[Start READING TEXT]

I'm trying to figure out the best approach to call a Rest endpoint from Spark.
My current approach (solution [1]) looks something like this -
val df = ... // some dataframe
val repartitionedDf = df.repartition(numberPartitions)
lazy val restEndPoint = new restEndPointCaller() // lazy evaluation of the object which creates the connection to REST. lazy vals are also initialized once per JVM (executor)
val enrichedDf = repartitionedDf
.map(rec => restEndPoint.getResponse(rec)) // calls the rest endpoint for every record
.toDF
I know I could have used .mapPartitions() instead of .map(), but looking at the DAG, it looks like spark optimizes the repartition -> map to a mapPartition anyway.
In this second approach (solution [2]), a connection is created once for every partition and reused for all records within the partition.
val newDs = myDs.mapPartitions(partition => {
val restEndPoint = new restEndPointCaller /*creates a db connection per partition*/
val newPartition = partition.map(record => {
restEndPoint.getResponse(record, connection)
}).toList // consumes the iterator, thus calls readMatchingFromDB
restEndPoint.close() // close dbconnection here
newPartition.iterator // create a new iterator
})
In this third approach (solution [3]), a connection is created once per JVM (executor) reused across all partitions processed by the executor.
lazy val connection = new DbConnection /*creates a db connection per partition*/
val newDs = myDs.mapPartitions(partition => {
val newPartition = partition.map(record => {
readMatchingFromDB(record, connection)
}).toList // consumes the iterator, thus calls readMatchingFromDB
newPartition.iterator // create a new iterator
})
connection.close() // close dbconnection here
[a] With Solutions [1] and [3] which are very similar, is my understanding of how lazy val work correct? The intention is to restrict the number of connections to 1 per executor/ JVM and reuse the open connections for processing subsequent requests. Will I be creating 1 connection per JVM or 1 connection per partition?
[b] Are there any other ways by which I can control the number of requests (RPS) we make to the rest endpoint ?
[c] Please let me know if there are better and more efficient ways to do this.
Thanks!

[End READING TEXT]

* **DIRECTION 1**: In the Spark post, why did the writer use .map() instead of .mapPartitions() in the first approach?
* **DIRECTION 2**: The Spark post describes three approaches. How often does each one create a connection, as the writer describes it?
* **DIRECTION 3**: According to the Spark post, how many connections does the writer want to limit each executor to?

[Start DATASET EXCERPTS]

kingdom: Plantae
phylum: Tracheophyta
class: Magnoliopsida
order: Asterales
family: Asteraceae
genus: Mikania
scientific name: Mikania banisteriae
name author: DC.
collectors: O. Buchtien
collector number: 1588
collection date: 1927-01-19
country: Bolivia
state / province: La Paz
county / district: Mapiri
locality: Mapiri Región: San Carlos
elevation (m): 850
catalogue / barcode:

[End DATASET EXCERPTS]
[Start DATASET EXCERPTS]

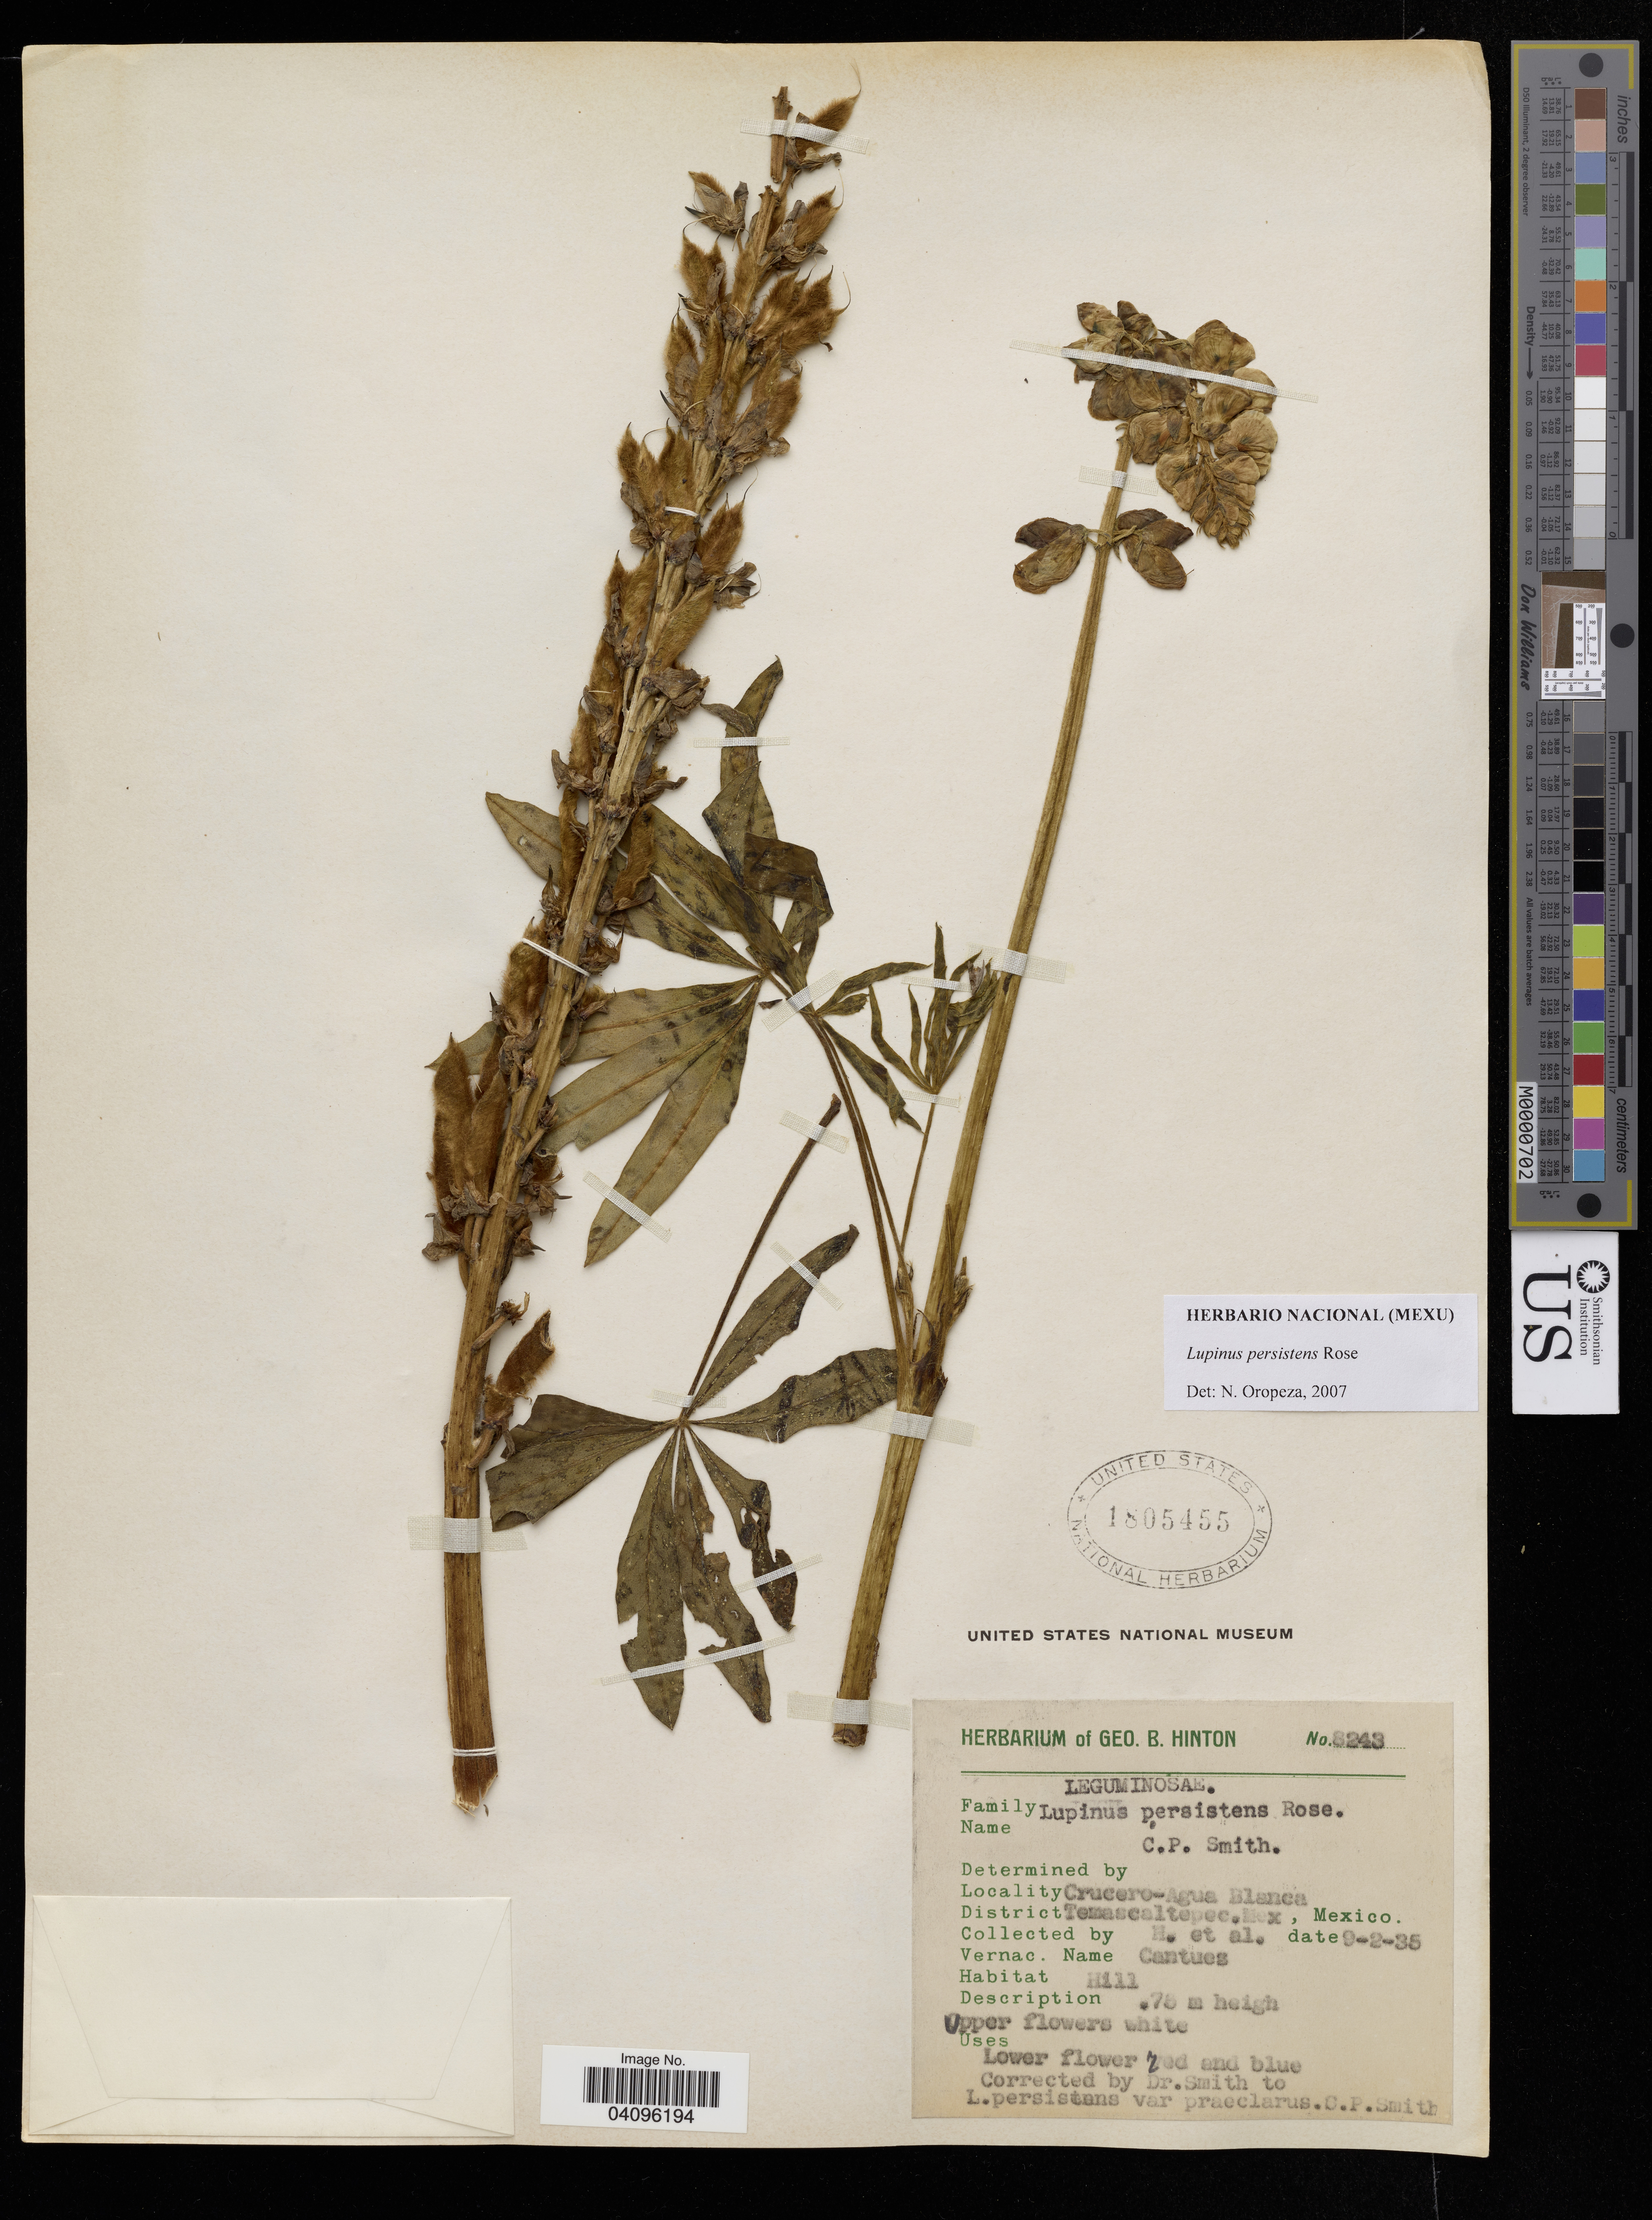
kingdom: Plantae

[End DATASET EXCERPTS]

* **CORRECT ANSWER 1**: The writer looked at the DAG and saw that Spark appears to optimize the repartition followed by map into a mapPartition anyway, so using .mapPartitions() directly seemed unnecessary.

* **CORRECT ANSWER 2**:
- Solution [1]: the lazy val restEndPoint is initialized once per JVM (executor).
- Solution [2]: a connection is created once for every partition and reused for all records within that partition.
- Solution [3]: a connection is created once per JVM (executor) and reused across all partitions that executor processes.

* **CORRECT ANSWER 3**: One connection per executor/JVM, reused for later requests.